If your cost benchmarks are based on averages that are too generic, your final construction bids are at risk of being inaccurate. Industry cost averages that fail to normalize pricing to account for location, project type and timing are swags at best.
Using industry averages doesn’t position you for competitive advantage
The appeal of industry cost averages is that they’re readily available. But that’s also part of the problem. If you’re using them as part of your construction estimating process because they’re convenient, it’s a pretty safe bet that your competitors are using the same approach.

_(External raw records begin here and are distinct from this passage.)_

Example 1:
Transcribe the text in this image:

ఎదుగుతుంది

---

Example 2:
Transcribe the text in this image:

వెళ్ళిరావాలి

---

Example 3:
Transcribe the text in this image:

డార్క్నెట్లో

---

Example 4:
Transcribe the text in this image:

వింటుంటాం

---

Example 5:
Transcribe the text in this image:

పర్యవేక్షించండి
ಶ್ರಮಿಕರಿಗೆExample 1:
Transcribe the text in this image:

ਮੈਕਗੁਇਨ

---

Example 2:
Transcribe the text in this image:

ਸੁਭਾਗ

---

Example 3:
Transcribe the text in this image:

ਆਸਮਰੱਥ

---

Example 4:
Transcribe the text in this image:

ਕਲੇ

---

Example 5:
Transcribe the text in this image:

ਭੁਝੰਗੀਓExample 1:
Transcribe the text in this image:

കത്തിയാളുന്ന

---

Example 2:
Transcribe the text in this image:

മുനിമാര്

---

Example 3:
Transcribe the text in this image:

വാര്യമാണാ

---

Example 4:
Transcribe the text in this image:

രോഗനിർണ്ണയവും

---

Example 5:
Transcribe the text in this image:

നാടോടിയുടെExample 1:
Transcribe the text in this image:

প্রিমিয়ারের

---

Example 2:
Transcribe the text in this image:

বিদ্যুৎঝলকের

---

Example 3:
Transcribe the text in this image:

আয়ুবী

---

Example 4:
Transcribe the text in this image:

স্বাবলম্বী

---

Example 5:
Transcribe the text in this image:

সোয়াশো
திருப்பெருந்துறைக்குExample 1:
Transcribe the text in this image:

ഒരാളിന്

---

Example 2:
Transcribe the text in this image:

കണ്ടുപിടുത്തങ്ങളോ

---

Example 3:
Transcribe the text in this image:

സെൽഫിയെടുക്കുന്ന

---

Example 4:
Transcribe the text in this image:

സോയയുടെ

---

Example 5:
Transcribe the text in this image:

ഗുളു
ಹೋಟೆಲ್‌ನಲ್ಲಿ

You can see the pitfall in this. Arguably, the estimating process is a critical first step in setting your company apart in the eyes of an owner and winning the business. If your estimates aren’t giving them anything different and better, you’re missing an opportunity to position yourself as the best company for the job.
Beyond their obvious purpose, your construction bids have the potential to be a valuable selling tool. When they’re developed based on the actual costs of similar projects you’ve completed, they communicate your experience and success, which demonstrates that this isn’t your first rodeo.
Unfortunately, many construction companies are operating with a “throw it over the fence” mentality. When departments are working in a siloed fashion, they’re missing an opportunity to learn from their collective experiences and apply this shared knowledge to continuous improvement.
As it applies to your estimating process, if your estimators aren’t privy to how their bids stack up against a project’s actual, as-built costs, they’re unable to learn from and apply this valuable feedback. They’re missing an opportunity to continually refine their estimates to best reflect the way your company works and the way your projects actually play out.
This leaves them unable to make your estimates as accurate as they could be. It also makes it impossible for your estimates to position your past experience in a way that reflects your relevant experience and positions you to win.
Set yourself up for success by using your actual, as-built costs for benchmarking
Using industry cost averages is an easy way to incorporate cost benchmarking into your estimating process. But relying on this generic data to produce precise estimates is a sketchy proposition. And it does little to leverage your previous experience and success.
When it comes down to it, the only reason to use industry averages for cost benchmarking is if you don’t have anything better to work with. But you do. If your company is like most construction firms, you’re sitting on an extensive history of project costs.
This information is like buried treasure. But it probably looks more like rows and rows of dusty filing cabinets or boxes filled with old project files. If your past project data remains hidden away in hard-to-access paper files, it has little value. You need to excavate it and put it in a form that allows you to mine the golden nuggets it holds.